The Red Bull question
This season began with a cloud over the sport’s dominant team due to allegations of “controlling” behaviour against principal Christian Horner made by a female employee. He denied them, was cleared, and an appeal from the now former employee was unsuccessful. So, all good? Not exactly. The controversy drew attention to a rift at the team between Horner and senior advisor Helmut Marko, who sounds like a super villain but is close to Verstappen and his father, Jos. The elder Verstappen and Marko have been shit-talking Horner for most of the season and, meanwhile, design legend Adrian Newey left while sporting director Jonathan Wheatley has agreed to take the team principal job at Sauber/Audi next season. None of this would be all that big a deal if Max and Red Bull were still crushing all their foes, but they aren’t any longer and won’t be favourites for 2025 unless they go on a hot streak to end the season. Horner built a hugely successful team after taking over at Red Bull in 2005, winning four world driver’s titles, then gave way to the Hamilton-Mercedes era of dominance, and managed to climb back atop the mountain with three more wins behind Verstappen beginning in 2021. You’d think he’d be untouchable, but it is also starting to look like the foundations are creaking underneath him. Which brings us to…
The Max question
Verstappen is going to win a fourth straight F1 title unless something really weird happens. A $10 bet on him to be 2024 champion right now would net you $11.54. (Seems like a good time for Drake to drop one of his $500K bets, come to think of it.) But the sharp-eyed reader might note that there were a few asterisks back there when explaining the Mercedes situation. It remains at least theoretically possible that Mercedes hasn’t publicly committed to a second driver for next year because they are hoping to swoop in and steal Max away from Red Bull. He has a long-term contract, but Hamilton was also under contract with Mercedes next year and ended up at Ferrari. The drivers, especially the stars, have the leverage. Toto Wolff, the Mercedes team principal, is already on record saying he would love to have Verstappen if he was available. (Which, duh.) And also: Wolff and Horner seem to hate each other with the power of a thousand suns.
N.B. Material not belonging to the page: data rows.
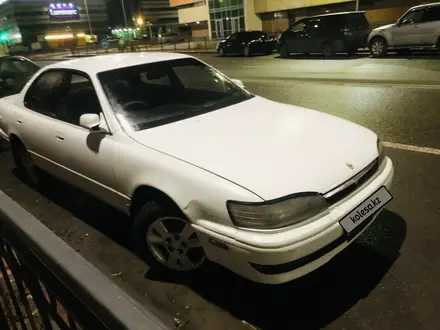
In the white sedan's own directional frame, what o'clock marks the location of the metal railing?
The metal railing is roughly at 2 o'clock from the white sedan.

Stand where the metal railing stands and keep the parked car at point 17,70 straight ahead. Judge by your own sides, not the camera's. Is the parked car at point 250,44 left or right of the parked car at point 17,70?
right

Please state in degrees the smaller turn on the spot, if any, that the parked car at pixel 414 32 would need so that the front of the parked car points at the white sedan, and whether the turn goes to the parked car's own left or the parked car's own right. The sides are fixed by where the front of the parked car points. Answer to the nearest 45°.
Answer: approximately 90° to the parked car's own left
I covered the Canadian Grand Prix a couple of years ago and the two of them lobbed pissy comments back and forth the whole weekend without mentioning each other by name. It was like Mean Girls. (I’m guessing.)
The point is, the rest of this season will obviously determine whether Max locks down the 2024 championship, but also might just indicate what happens in the future. At this time last year, Red Bull were imperious. Now? Let’s watch.